Tomas Schoenberg explains the investment strategy of one of S.F.’s oldest landlords
January 11, 2018
Tomas Schoenberg focuses on property acquisitions and sales for The Swig Co., founded in 1936. The company owns around 9 million square feet across the Bay Area, Southern California and New York. Schoenberg talked to the Business Times about his views on the real estate market and the future of the workplace.
How did you get into real estate? My father, Ramon, was the biggest influence for me pursuing a business degree. He was a hydraulic engineer, but had entrepreneurial aspirations. He was able to make some small investments in real estate. I started my career with Metropolitan Life in San Mateo. I took a job as an asset manager. Then I was off to the production side of the business, the folks that put up the new money. This turned out to be amazing because I came at a period when the company was transitioning from being primarily a lender to an investor in equity and joint venture developments.
What’s appealing to you about real estate? It’s still very much a people business. I do a lot of mentorship now and I encourage everyone to really network, to make it a practice. People like doing business with people that they have a genuine connection with. I think that’s one of the hallmarks of my success. I also get a rush from the deal experience.
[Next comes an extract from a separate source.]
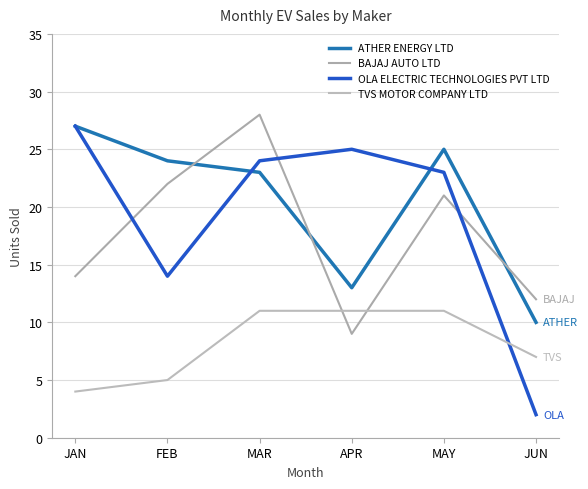

Reading left to right, what are all the values shown in this chart?

ATHER ENERGY LTD: 27	24	23	13	25	10
BAJAJ AUTO LTD: 14	22	28	9	21	12
OLA ELECTRIC TECHNOLOGIES PVT LTD: 27	14	24	25	23	2
TVS MOTOR COMPANY LTD: 4	5	11	11	11	7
Seeing it through from start to finish and solving problem’s to make the deal happen, that’s really exciting for me.
Executive Vice President, Investments
The Swig Company
Education: B.S., business administration, UC Berkeley
Previous Jobs: Sares Regis, Kemper Real Estate and MetLife
Headquarters: San Francisco
Bay Area Employees: 46
Why did you join Swig in 2005? I was a little by accident. I had left another job and (former Swig CEO) Jeanne Myerson, who I knew from MetLife, asked me to come in to do some consulting. Swig wanted to make an offer on Kaiser Center in Oakland. We ended up having a successful bid and buying the property. I helped do all the due diligence, the purchase agreement and raised the financing for it. It just kind of kept going. Then we went from there into another transaction, and then another. And then finally it made sense for me to join as an employee.
What’s your investment strategy? We have our heritage portfolio that we’ve owned for a very long time, and then we have our partner model. We go out and find opportunities that are generally under maintained, under managed properties that we can bring our value, add strategy to, with outside investors. We’ve always taken a very long-term view toward real estate. We always think about investments in terms of, can we survive a dip in the cycle and be ready for the next uptick? We’ve never been a shop to buy and flip. We are very patient capital. For some of our investment partners that has been very attractive.
How much are you looking at Bay Area acquisitions now? Right now it’s just really hard to buy. There are few opportunities, and they’re very heavily bid. The pricing and the yields are such that we haven’t found much that fits with what we want to do, and we’ve been selective. Instead we’ve made the decision to invest over $100 million in our existing portfolio this year. We think that’s probably the best return on our investment dollars. We have major capital projects going on, including Kaiser Center, 444 Castro in Mountain View, and the biggest project of all, 633 Folsom (a five-story office expansion and new facade have been approved for that building).
What trends are you seeing in office design? In our own offices (in the Mills Building in San Francisco), we went from office space that was very traditional private offices to much more open areas and collaborative interaction. The effect on our staff and the mojo of our company is really a noticeable improvement. As providers of workspace, it’s nice for us to have an example of what we’re also building for our tenants.
How would you describe your management style? I lean on my own experiences because I’ve been in business a long time. I also try to be vigilant to and keep my ears open for things I haven’t heard of. I tap my network heavily. I’ll call friends and peers. Even with my competitors in the industry, we are supportive and collegial with each other. We’ll share ideas and support each other.